> _What needs to be done_
Write out the text of every entry below word for word, leaving out the pictures.

> _Data provided_
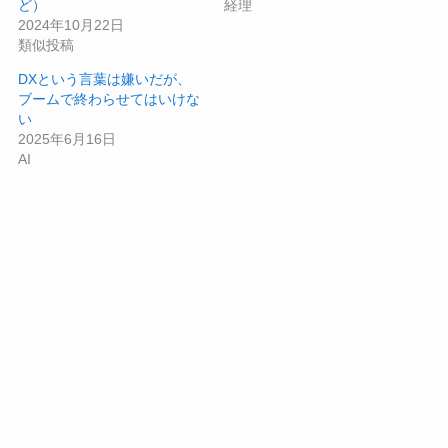
ど）
経理
2024年10月22日
類似投稿
DXという言葉は嫌いだが、
ブームで終わらせてはいけな
い
2025年6月16日
AI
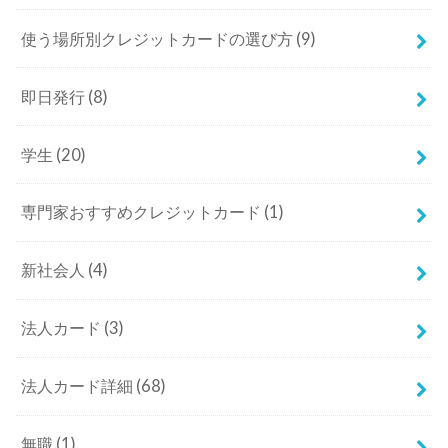
使う場所別クレジットカードの選び方
(9)
即日発行
(8)
学生
(20)
専門家おすすめクレジットカード
(1)
新社会人
(4)
法人カード
(3)
法人カード詳細
(68)
無職
(1)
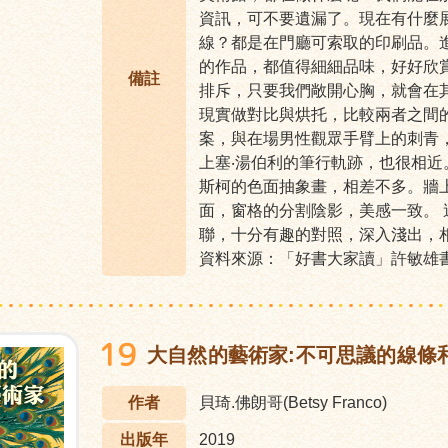
資訊，可不要遺漏了。現在有什麼
線？都是在門廳可索取的印刷品。
的作品，都值得細細品味，好好欣
備註
排斥，只要我們敞開心胸，就會在
現實做對比與烘托，比較兩者之間
案，與在場男性觀眾手臂上的刺青
上塞‧湯伯利的筆行軌跡，也很相
斯柯的色面抽象畫，相差不多。牆
面，窗格的分割陰影，美感一致。
聯，十分有趣的對照，深入淺出，
資料來源：「好書大家讀」許敏雄
19
大自然的藝術家:不可思議的線條
作者
貝琦.佛朗哥(Betsy Franco)
出版年
2019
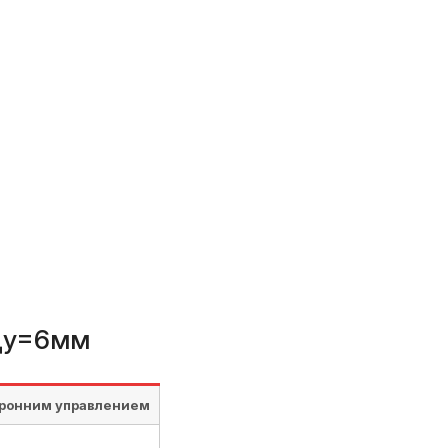
 Ду=6мм
оронним управлением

> _Response to the exercise_
ど）
経理
2024年10月22日
類似投稿
DXという言葉は嫌いだが、
ブームで終わらせてはいけな
い
2025年6月16日
AI
使う場所別クレジットカードの選び方
(9)
即日発行
(8)
学生
(20)
専門家おすすめクレジットカード
(1)
新社会人
(4)
法人カード
(3)
法人カード詳細
(68)
無職
(1)
資訊，可不要遺漏了。現在有什麼
線？都是在門廳可索取的印刷品。
的作品，都值得細細品味，好好欣
備註
排斥，只要我們敞開心胸，就會在
現實做對比與烘托，比較兩者之間
案，與在場男性觀眾手臂上的刺青
上塞‧湯伯利的筆行軌跡，也很相
斯柯的色面抽象畫，相差不多。牆
面，窗格的分割陰影，美感一致。
聯，十分有趣的對照，深入淺出，
資料來源：「好書大家讀」許敏雄
19
大自然的藝術家:不可思議的線條
作者
貝琦.佛朗哥(Betsy Franco)
出版年
2019
 Ду=6мм
оронним управлением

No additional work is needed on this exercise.